• Data supplied
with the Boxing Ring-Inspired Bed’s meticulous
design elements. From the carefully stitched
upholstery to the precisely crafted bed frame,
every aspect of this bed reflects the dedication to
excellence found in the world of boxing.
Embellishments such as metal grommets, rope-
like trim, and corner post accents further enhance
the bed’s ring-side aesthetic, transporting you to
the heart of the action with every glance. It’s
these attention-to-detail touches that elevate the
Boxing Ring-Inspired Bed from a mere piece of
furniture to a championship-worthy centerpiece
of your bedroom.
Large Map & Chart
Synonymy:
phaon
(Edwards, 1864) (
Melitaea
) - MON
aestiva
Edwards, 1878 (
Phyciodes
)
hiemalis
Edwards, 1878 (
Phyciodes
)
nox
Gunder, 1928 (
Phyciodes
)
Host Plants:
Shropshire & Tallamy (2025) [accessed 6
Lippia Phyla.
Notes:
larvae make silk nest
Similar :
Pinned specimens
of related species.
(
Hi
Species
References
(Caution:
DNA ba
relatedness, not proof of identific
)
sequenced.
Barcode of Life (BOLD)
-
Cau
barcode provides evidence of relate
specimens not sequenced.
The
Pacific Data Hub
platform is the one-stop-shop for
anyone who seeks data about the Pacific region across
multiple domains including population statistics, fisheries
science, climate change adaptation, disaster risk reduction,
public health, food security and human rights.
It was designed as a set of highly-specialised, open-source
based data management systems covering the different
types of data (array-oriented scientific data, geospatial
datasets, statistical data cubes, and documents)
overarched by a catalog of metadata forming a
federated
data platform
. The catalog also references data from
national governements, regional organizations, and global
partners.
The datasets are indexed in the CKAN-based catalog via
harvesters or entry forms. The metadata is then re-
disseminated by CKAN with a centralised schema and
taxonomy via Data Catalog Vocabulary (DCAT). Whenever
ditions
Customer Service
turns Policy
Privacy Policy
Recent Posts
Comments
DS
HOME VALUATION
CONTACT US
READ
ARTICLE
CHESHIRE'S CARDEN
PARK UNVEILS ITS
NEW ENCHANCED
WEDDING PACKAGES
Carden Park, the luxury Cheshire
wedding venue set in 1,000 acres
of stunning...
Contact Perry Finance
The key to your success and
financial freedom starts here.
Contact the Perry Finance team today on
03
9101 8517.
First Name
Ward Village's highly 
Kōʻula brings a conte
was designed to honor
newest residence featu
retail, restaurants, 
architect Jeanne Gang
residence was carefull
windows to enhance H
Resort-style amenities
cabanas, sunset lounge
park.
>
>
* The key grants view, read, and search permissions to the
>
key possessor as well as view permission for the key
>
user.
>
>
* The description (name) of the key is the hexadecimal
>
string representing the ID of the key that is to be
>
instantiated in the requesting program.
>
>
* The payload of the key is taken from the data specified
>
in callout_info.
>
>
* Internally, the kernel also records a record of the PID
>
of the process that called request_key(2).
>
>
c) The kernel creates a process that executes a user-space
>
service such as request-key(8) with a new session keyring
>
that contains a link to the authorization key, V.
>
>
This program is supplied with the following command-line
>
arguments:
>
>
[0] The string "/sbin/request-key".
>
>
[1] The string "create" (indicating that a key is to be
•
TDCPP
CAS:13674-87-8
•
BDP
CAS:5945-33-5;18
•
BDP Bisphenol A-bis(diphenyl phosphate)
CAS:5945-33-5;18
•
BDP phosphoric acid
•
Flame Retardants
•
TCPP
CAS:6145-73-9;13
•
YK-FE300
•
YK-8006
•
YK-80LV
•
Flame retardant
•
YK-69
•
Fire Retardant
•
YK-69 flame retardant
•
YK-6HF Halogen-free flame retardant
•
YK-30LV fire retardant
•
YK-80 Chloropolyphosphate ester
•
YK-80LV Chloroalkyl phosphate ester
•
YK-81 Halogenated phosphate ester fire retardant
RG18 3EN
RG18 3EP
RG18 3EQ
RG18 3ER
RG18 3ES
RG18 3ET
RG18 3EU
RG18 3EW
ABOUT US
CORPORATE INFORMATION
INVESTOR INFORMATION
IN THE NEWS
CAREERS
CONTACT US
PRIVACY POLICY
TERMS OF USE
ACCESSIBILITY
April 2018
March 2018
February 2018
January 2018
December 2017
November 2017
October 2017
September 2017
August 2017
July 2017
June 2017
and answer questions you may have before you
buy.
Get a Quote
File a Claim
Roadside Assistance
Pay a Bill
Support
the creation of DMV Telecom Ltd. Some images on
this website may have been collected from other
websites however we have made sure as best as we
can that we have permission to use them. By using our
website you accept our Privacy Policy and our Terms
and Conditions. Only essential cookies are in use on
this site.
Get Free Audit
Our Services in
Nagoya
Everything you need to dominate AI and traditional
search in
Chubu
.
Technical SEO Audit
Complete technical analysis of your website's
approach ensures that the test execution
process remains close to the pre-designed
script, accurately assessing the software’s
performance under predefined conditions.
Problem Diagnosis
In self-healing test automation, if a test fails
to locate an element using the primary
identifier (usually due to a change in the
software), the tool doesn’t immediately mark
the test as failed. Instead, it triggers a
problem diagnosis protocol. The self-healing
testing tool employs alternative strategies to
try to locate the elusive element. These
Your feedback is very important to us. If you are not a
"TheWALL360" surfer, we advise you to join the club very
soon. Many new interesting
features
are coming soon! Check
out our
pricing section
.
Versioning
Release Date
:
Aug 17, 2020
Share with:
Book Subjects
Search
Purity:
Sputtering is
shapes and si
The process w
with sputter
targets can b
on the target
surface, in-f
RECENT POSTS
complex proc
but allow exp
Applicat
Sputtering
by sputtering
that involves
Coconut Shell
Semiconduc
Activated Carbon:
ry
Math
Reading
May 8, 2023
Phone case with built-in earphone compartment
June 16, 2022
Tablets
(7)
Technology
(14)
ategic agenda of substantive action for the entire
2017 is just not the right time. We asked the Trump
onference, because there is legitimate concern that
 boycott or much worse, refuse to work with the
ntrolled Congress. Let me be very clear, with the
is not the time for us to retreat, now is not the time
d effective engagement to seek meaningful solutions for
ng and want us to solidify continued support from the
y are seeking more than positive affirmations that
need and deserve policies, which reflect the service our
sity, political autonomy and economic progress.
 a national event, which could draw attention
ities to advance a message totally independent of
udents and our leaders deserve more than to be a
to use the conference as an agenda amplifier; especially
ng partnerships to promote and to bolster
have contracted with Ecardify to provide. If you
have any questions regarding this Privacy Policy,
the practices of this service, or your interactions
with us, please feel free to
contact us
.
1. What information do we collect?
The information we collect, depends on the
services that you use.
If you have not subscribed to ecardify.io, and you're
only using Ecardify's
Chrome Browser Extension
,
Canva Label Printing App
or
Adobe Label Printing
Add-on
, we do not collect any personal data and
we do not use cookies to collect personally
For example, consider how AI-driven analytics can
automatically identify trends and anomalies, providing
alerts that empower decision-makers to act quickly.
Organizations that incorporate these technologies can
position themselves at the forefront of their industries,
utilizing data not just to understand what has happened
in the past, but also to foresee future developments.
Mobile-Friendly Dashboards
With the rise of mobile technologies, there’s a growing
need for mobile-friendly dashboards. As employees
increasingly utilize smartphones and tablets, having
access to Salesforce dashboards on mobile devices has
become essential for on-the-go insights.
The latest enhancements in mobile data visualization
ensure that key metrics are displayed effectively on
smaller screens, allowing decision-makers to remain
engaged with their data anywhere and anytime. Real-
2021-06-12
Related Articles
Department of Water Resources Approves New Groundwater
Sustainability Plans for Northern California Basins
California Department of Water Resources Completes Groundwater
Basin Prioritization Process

• What to produce
Nothing but the lines from the one containing "access to Salesforce" through the final line of the data above is to be reproduced, each exactly as written.

• Response to this exercise
access to Salesforce dashboards on mobile devices has
become essential for on-the-go insights.
The latest enhancements in mobile data visualization
ensure that key metrics are displayed effectively on
smaller screens, allowing decision-makers to remain
engaged with their data anywhere and anytime. Real-
2021-06-12
Related Articles
Department of Water Resources Approves New Groundwater
Sustainability Plans for Northern California Basins
California Department of Water Resources Completes Groundwater
Basin Prioritization Process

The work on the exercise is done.